Passage given.
━━━

The conversation was revealing. As I was to find from this and conversations on other estates there is a 'Georgetown' outlook which is in the main seeking to solve the endlessly complicated problems of British Guiana according to liberal principles; and the 'plantation' outlook which still bears the vestiges of the slave-days. In fairness I should add that there are estate managers, particularly the younger ones, who have already understood the wisdom and moral propriety of the Georgetown attitude. It is obvious that their influence will increase in the future. All the same it would be foolish to deny that many of the men who are in actual contact with the labourforce are conditioned during long years to reject the liberal principles as unrealistic. Toughness, they insist, is the only method of dealing with thousands of workers whose acts of in- / transigence would make 'work-to-rule' trade unionists seem like Stakhanovites. Almost all estate men have begun as overseers, when eighteen or twenty years old, and in the cane fields they learn to regard estate labour as adversaries rather than as allies.

━━━

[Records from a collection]

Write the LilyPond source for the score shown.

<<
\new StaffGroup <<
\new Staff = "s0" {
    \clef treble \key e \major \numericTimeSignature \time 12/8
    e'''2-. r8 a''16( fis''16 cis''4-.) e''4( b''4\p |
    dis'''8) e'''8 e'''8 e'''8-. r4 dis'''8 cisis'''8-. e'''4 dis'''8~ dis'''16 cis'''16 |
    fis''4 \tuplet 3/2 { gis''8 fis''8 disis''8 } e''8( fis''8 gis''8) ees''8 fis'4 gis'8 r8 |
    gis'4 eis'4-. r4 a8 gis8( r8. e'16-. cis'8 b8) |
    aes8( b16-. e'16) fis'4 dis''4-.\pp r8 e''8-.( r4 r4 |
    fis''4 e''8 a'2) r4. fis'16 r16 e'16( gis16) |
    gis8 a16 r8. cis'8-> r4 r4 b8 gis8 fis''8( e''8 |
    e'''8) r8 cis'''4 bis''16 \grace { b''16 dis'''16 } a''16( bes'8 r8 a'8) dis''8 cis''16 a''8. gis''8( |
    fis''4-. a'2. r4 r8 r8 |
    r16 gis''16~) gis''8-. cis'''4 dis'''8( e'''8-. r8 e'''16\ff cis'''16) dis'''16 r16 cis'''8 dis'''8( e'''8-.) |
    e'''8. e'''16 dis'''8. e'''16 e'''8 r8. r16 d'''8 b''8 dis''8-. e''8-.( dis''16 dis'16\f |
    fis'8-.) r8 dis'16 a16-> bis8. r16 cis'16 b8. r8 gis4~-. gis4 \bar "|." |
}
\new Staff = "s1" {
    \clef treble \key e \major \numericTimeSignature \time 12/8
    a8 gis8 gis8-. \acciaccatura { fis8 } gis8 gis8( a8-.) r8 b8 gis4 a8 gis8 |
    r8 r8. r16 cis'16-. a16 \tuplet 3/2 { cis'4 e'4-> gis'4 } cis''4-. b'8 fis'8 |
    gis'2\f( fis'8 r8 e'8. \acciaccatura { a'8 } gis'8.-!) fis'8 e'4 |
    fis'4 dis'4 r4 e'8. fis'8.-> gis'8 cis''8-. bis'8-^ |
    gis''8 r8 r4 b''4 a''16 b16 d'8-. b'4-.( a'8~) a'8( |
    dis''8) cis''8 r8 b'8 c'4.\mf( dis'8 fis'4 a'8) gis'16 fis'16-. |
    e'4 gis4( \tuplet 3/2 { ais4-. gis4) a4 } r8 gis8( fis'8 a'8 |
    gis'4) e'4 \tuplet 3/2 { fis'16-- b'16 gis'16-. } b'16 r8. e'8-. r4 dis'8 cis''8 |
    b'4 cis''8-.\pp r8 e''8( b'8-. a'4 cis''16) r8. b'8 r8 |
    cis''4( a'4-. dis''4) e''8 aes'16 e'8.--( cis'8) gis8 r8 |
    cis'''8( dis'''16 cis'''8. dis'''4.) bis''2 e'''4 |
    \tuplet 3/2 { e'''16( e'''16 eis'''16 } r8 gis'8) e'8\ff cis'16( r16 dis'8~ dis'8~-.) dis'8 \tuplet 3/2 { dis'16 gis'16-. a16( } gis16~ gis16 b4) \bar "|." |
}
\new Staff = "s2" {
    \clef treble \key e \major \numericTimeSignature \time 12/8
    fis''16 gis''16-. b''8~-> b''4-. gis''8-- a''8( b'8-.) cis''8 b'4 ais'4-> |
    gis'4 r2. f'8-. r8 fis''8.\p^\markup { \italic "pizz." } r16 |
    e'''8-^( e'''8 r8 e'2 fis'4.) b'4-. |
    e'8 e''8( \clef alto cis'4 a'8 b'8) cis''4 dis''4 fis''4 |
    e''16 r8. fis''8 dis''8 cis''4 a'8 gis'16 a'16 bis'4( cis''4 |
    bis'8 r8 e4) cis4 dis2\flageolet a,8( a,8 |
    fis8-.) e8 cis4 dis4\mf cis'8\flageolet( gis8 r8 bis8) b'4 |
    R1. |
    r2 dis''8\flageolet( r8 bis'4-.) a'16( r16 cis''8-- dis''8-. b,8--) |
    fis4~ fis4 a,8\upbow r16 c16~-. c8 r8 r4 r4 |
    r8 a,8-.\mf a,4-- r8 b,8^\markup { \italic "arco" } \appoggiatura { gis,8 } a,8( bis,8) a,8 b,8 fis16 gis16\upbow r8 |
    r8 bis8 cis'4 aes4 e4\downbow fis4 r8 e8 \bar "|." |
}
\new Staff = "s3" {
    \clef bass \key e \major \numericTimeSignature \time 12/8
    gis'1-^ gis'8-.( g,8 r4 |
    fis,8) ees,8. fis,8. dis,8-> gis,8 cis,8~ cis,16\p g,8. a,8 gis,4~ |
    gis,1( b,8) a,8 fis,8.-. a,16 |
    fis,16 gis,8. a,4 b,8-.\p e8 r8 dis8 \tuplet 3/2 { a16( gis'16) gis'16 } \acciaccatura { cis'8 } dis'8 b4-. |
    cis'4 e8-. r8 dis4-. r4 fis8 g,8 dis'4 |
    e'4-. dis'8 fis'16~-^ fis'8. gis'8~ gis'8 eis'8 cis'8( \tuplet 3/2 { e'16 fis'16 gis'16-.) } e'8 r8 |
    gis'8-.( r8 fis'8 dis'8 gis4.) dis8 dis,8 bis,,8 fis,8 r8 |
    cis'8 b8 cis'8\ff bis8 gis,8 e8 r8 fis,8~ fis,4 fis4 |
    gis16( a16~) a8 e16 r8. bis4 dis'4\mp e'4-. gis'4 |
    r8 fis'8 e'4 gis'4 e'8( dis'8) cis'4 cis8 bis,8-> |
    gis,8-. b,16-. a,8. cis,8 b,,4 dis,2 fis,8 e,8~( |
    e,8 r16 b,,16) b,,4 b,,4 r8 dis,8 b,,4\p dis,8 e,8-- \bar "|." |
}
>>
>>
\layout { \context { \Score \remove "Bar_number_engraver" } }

━━━

Instruction 1. Count how many lines of the records contain the string "acciaccatura", treating case as significant. Reply with the number only.
Instruction 2. Carry on the passage about estate managers and the plantation outlook in British Guiana from the point where it stops.

Task output 1. 3

Task output 2.
The higher authorities in the sugar industry of the Colony are aware that an unfortunate mental climate is produced by this early experience in the fields, and there is no doubt that they are more concerned with labour relations now than ever before; they have appointed personnel managers on the estates and chief personnel officers in Georgetown. (Bookers have also appointed a highly qualified personnel man to their Board of Directors.) Yet constantly, in talking to an overseer, I would find that he had no conception of the basic problems of the country he was living in, that it had a land problem and a population problem. There is no doubt that living and working conditions on the sugar estates inevitably bear hard on the young overseer, who is often discontented and lives for the time when he will move up in the hierarchy and leave the fields. But by that time his mind has become conditioned to a manner of thinking which has certainly in the past—had a malign effect on the general happiness of the Colony.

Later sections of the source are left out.